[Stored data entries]
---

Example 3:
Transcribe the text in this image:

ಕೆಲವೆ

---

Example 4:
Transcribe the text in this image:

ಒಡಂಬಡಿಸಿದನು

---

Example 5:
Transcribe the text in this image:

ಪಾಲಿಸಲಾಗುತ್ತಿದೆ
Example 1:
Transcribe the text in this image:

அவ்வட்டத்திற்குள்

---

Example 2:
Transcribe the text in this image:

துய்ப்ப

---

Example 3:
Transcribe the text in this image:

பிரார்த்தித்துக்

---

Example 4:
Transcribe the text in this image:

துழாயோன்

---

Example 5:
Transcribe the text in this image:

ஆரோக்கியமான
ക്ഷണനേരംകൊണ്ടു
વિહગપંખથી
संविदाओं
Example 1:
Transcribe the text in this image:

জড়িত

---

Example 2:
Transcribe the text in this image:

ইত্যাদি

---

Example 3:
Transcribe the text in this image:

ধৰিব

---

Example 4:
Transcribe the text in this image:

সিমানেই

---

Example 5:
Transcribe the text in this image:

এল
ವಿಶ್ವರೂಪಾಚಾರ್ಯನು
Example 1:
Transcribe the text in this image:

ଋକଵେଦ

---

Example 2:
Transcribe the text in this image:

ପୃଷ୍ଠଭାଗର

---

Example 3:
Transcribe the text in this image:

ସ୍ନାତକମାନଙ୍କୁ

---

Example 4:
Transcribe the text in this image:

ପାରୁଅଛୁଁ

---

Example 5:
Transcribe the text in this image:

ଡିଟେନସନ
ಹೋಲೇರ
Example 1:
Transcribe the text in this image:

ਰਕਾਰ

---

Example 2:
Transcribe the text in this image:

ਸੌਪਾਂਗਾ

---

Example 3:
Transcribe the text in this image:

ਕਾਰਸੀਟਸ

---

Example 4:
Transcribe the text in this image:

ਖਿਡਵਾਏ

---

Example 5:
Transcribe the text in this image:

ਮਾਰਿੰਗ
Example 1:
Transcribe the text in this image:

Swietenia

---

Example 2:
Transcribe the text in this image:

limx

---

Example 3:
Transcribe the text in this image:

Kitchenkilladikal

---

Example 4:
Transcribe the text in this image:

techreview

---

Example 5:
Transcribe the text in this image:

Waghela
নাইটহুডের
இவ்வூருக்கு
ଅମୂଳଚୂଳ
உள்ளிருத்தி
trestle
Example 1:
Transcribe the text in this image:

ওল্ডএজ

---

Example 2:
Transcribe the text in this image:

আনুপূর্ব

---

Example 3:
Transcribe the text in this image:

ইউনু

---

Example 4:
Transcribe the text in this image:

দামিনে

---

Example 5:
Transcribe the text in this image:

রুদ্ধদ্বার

> _GOAL OF THE EXERCISE_:
Output every line of the data above verbatim, without any change.

> _SOLUTION TO THE EXERCISE_:
---

Example 3:
Transcribe the text in this image:

ಕೆಲವೆ

---

Example 4:
Transcribe the text in this image:

ಒಡಂಬಡಿಸಿದನು

---

Example 5:
Transcribe the text in this image:

ಪಾಲಿಸಲಾಗುತ್ತಿದೆ
Example 1:
Transcribe the text in this image:

அவ்வட்டத்திற்குள்

---

Example 2:
Transcribe the text in this image:

துய்ப்ப

---

Example 3:
Transcribe the text in this image:

பிரார்த்தித்துக்

---

Example 4:
Transcribe the text in this image:

துழாயோன்

---

Example 5:
Transcribe the text in this image:

ஆரோக்கியமான
ക്ഷണനേരംകൊണ്ടു
વિહગપંખથી
संविदाओं
Example 1:
Transcribe the text in this image:

জড়িত

---

Example 2:
Transcribe the text in this image:

ইত্যাদি

---

Example 3:
Transcribe the text in this image:

ধৰিব

---

Example 4:
Transcribe the text in this image:

সিমানেই

---

Example 5:
Transcribe the text in this image:

এল
ವಿಶ್ವರೂಪಾಚಾರ್ಯನು
Example 1:
Transcribe the text in this image:

ଋକଵେଦ

---

Example 2:
Transcribe the text in this image:

ପୃଷ୍ଠଭାଗର

---

Example 3:
Transcribe the text in this image:

ସ୍ନାତକମାନଙ୍କୁ

---

Example 4:
Transcribe the text in this image:

ପାରୁଅଛୁଁ

---

Example 5:
Transcribe the text in this image:

ଡିଟେନସନ
ಹೋಲೇರ
Example 1:
Transcribe the text in this image:

ਰਕਾਰ

---

Example 2:
Transcribe the text in this image:

ਸੌਪਾਂਗਾ

---

Example 3:
Transcribe the text in this image:

ਕਾਰਸੀਟਸ

---

Example 4:
Transcribe the text in this image:

ਖਿਡਵਾਏ

---

Example 5:
Transcribe the text in this image:

ਮਾਰਿੰਗ
Example 1:
Transcribe the text in this image:

Swietenia

---

Example 2:
Transcribe the text in this image:

limx

---

Example 3:
Transcribe the text in this image:

Kitchenkilladikal

---

Example 4:
Transcribe the text in this image:

techreview

---

Example 5:
Transcribe the text in this image:

Waghela
নাইটহুডের
இவ்வூருக்கு
ଅମୂଳଚୂଳ
உள்ளிருத்தி
trestle
Example 1:
Transcribe the text in this image:

ওল্ডএজ

---

Example 2:
Transcribe the text in this image:

আনুপূর্ব

---

Example 3:
Transcribe the text in this image:

ইউনু

---

Example 4:
Transcribe the text in this image:

দামিনে

---

Example 5:
Transcribe the text in this image:

রুদ্ধদ্বার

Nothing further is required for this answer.